I'd love to learn a bit more about how you're processing / traversing the data. e.g. do you query the JSON text directly (good ol cat/sed/awk pipes)? Use JQ or other json query language? Import into Virtuoso or other RDF database and do SPARQL? Treat the flat graph as a table object and query with standard SQL? Or Query json files directly with SQL queries via Apache Drill or similar? (I've played around with a variety of these but haven't really settled on a strategy myself)
@cboettig Processing / traversing has so far mostly been limited to generating the HTML pages for DataCrate, parsing DataCrates for upload.
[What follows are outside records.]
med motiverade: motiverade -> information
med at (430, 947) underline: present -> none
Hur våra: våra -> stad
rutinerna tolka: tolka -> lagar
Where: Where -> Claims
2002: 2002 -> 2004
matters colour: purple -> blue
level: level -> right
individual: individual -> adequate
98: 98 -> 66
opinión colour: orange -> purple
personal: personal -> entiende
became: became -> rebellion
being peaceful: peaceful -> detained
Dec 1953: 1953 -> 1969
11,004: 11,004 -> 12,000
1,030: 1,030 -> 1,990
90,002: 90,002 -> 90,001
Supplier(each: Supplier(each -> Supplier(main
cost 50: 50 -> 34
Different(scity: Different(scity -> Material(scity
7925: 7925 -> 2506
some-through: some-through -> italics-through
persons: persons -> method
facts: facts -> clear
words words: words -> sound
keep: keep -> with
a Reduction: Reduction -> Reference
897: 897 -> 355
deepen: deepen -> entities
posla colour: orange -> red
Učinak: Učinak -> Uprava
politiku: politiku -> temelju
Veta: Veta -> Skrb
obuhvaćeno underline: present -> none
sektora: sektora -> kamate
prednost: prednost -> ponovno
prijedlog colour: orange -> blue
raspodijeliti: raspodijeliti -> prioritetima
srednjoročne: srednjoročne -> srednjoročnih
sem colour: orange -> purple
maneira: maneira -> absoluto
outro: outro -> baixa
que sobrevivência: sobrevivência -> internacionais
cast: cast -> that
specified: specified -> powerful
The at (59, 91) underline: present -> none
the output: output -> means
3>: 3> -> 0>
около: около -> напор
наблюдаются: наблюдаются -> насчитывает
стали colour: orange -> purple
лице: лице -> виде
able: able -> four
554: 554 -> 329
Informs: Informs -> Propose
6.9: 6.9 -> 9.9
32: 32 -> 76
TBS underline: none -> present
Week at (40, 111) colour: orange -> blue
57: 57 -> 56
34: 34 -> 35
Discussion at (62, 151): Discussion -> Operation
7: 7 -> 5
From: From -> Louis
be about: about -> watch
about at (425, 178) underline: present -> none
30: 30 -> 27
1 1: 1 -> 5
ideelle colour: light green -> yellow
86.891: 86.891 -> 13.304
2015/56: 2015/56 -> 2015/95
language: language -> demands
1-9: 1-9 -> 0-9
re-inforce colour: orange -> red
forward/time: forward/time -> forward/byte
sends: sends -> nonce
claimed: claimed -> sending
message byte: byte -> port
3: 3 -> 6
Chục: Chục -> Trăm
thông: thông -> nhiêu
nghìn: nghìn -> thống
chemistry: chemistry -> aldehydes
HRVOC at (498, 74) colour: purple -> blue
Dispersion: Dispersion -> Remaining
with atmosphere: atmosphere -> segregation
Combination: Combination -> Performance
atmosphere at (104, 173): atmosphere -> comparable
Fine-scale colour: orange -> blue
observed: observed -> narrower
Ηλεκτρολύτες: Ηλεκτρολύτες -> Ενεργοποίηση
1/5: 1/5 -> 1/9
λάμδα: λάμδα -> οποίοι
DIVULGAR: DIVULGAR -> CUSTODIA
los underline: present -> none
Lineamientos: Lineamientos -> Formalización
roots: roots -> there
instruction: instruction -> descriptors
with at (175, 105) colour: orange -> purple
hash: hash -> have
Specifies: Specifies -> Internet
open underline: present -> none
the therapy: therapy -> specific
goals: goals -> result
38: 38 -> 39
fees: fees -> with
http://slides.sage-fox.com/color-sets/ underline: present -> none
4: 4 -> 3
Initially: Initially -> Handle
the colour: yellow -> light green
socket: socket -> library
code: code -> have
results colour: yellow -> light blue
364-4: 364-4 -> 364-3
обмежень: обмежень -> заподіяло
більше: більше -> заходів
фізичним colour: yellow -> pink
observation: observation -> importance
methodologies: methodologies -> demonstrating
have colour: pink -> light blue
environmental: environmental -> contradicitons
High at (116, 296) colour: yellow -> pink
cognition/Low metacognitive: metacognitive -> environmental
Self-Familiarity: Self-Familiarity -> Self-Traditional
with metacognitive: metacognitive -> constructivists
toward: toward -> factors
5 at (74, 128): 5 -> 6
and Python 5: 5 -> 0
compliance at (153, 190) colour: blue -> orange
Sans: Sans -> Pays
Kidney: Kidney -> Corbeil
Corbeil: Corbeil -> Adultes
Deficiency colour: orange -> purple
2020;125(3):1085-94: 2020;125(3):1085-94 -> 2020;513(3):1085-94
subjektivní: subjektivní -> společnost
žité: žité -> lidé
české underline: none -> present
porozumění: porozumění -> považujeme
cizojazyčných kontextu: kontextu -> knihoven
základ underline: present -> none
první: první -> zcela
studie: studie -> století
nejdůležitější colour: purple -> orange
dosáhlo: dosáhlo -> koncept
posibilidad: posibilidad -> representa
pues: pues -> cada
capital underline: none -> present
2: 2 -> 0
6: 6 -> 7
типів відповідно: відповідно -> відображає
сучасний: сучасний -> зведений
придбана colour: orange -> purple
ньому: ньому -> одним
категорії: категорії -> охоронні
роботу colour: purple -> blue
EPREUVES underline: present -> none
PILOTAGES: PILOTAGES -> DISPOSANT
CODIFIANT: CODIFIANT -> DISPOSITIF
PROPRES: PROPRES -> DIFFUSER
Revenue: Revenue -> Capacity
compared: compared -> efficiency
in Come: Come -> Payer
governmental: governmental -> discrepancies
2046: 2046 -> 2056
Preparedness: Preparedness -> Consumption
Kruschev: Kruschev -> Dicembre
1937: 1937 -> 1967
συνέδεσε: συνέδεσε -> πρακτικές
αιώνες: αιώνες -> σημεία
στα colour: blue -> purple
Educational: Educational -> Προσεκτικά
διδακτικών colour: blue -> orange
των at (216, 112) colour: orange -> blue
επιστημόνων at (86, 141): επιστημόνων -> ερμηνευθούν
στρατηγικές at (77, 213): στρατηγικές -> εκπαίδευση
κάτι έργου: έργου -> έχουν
Here's a little hack I did for a conference - a quick and dirty python script to visualise provenance relationships in our sample file using Plantuml, which I happen to know . You can see in that linked script how simple it is to build an index so things can be looked up by @id
. AFAIK there are no Python or Jvascript JSON-LD libraries that make this sort of processing easy.
id_lookup = {}
for item in dc["@graph"]:
id_lookup[item["@id"]] = item
The result:
@startuml
"Peter Sefton" as Peter_Sefton
[CreateAction:\n Took dog picture] -up-> Peter_Sefton : agent
[CreateAction:\n Took dog picture] -down-> [ImageObject:\npics/2017-06-11 12.56.14.jpg] : result
[CreateAction:\n Took dog picture] -> [Place:\nCatalina Park] : object
[CreateAction:\n Took dog picture] --down--> [IndividualProduct:\nEPL1 Camera] : instrument
[CreateAction:\n Took dog picture] --down--> [IndividualProduct:\nLumix G 20/F1.7 lens] : instrument
[CreateAction:\n Converted dog picture to sepia] -up-> Peter_Sefton : agent
[CreateAction:\n Converted dog picture to sepia] -down-> [ImageObject:\npics/sepia_fence.jpg] : result
[CreateAction:\n Converted dog picture to sepia] -> [ImageObject:\npics/2017-06-11 12.56.14.jpg] : object
[CreateAction:\n Converted dog picture to sepia] --down--> [SoftwareApplication:\nImageMagick] : instrument
@enduml
Hi,
I just became aware of this project, which looks very promising.
We have been working on a similar effort to package research data with schema.org json, also with an HTML file, the DataCrate spec. Looks like the JSON-LD we're producing with various tools (all of which are still in alpha) is quite similar to that here.
Anyway, I think we should look at aligning our efforts. Will anyone from this project be at the Research Object meeting on October 29 in Amsterdam? - I will.